En second, ce sont les décorations kitches et ultra colorées qui attirent mon attention. Vous me direz nous sommes en Asie. C’est un peu cliché. Mais il est vrai que depuis que je voyage dans cette partie du monde, j’ai souvent remarqué que plus l’ornement était, selon nos critères, « vieillot » plus il était apprécié. Les parures et illuminations de Noël ne font pas exception. Partout des guirlandes sont accrochées pour attirer le regard. Plus les couleurs sont criardes, plus elles sont « tape-à-l’œil » et plus les Vietnamiens s’arrêtent pour faire des photographies. Aussi, j’observe amusée, enfants et adultes en pleine séance de selfies avec un bonhomme de neige en plastique, un Père Noël, son traîneau et ses rennes ou encore devant un sapin de plusieurs dizaines de mètres de haut installé à l’entrée d’un grand centre-commercial. Parfois, certains magasins ajoutent de la neige synthétique pour donner une impression de froid. Or, même s’il fait froid et humide en ce moment, il fait encore 18 °C. Autant dire que la plupart des Vietnamiens ici présents n’ont jamais fait un bonhomme de neige ni vu la neige de près. Mais cela fait partie du folklore.
Je me rends compte à quel point, leur perception est hollywoodienne. C’est l’une des premières fois que je le perçois aussi clairement surtout chez les jeunes. Coiffés d’un bonnet du père noël, de serre-têtes, de vêtements rouges…, ils chantent à tue-tête : « It’s Beginning To Look A Lot Like Christmas » reprise par Michael Bublé, « It’s the Most Wonderful Time of the Year » de Andy Williams et tant d’autres « standards » de Noël. Cela les met en joie… Leur plaisir rayonne.
Peut-être aurais-je eu une vision plus spirituelle si je m’étais trouvée sur le parvis de la Cathédrale de Saigon ou de Hanoi. Mais j’avoue que le sourire des Vietnamiens dans des décors sortis parfois tout droit de Disney symbolise une forme d’esprit de Noël moins traditionnelle mais vivante et vibrante de joie, de partage…
Enfin, le troisième aspect concerne évidemment le business. Nombre de restaurants ou de bars organisent des soirées pour le réveillon ou des brunchs pour le jour de Noël, même si le 25 décembre est un jour comme un autre. Certains réouvrent juste pour l’occasion.
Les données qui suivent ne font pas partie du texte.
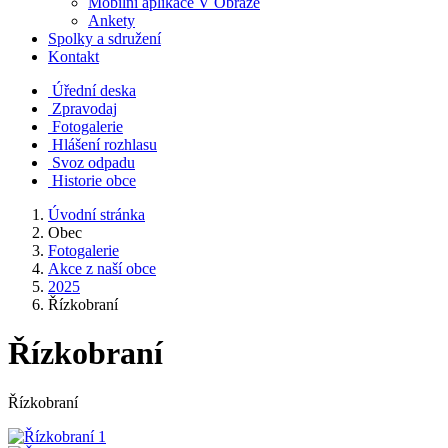
Mobilní aplikace V Obraze
Ankety
Spolky a sdružení
Kontakt
Úřední deska
Zpravodaj
Fotogalerie
Hlášení rozhlasu
Svoz odpadu
Historie obce
Úvodní stránka
Obec
Fotogalerie
Akce z naší obce
2025
Řízkobraní
Řízkobraní
Řízkobraní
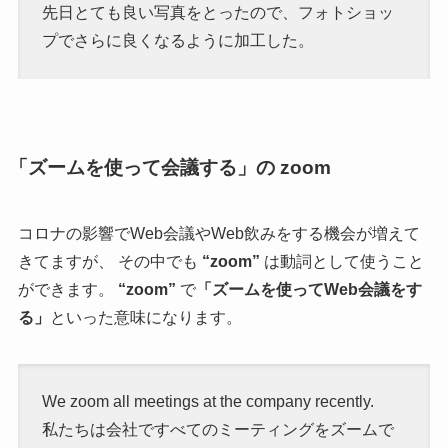
先日とても良い写真をとったので、フォトショッ
プでさらに良くなるように加工した。
「ズームを使って会議する」の zoom
コロナの影響でWeb会議やWeb飲みをする機会が増えて
きてますが、 その中でも
“zoom”
は動詞として使うこと
ができます。
“zoom”
で
「ズームを使ってWeb会議をす
る」
といった意味になります。
We zoom all meetings at the company recently.
私たちは会社ですべてのミーティングをズームで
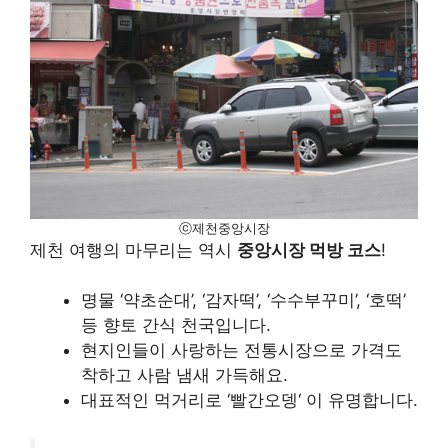
ⓒ제천중앙시장
제천 여행의 마무리는 역시
중앙시장 먹방 코스
!
명물 ‘약초순대’, ‘감자떡’, ‘수수부꾸미’, ‘호떡’
등 향토 간식 천국입니다.
현지인들이 사랑하는 전통시장으로 가격도
착하고 사람 냄새 가득해요.
대표적인 먹거리로 ‘빨간오뎅‘ 이 유명합니다.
L’année a été difficile économiquement parlant. Bien sûr, le Viêtnam peut se vanter de sa politique de lutte contre le covid lui permettant d’être globalement en croissance. Mais au niveau individuel, nombreux sont ceux qui ont perdu leur travail, ont dû fermer leur commerce, sont retournés dans leur famille pour limiter les dépenses, attendent des jours meilleurs… Alors, même s’ils restreignent leurs dépenses pour célébrer la fête du Têt, ils sortent dans la rue, partagent un café, une bière, un repas au son des karaokés qui battent leur plein. Ici, Noël se fête dans la rue.
De mon côté, ce Noël est celui d’un mélange de traditions : un Noël en me baladant pour m’imprégner des lumières chatoyantes, d’une tout autre ambiance et de la cacophonie des musiques diverses, un Noël 2.0 avec mes proches et un Noël aux saveurs françaises : foie gras, saumon et fromages et vietnamiennes : des feuilles de patates douces et une soupe de nouilles.
Je garde de ce moment l’essentiel :
La richesse de la diversité, le partage et le pouvoir d’un sourire.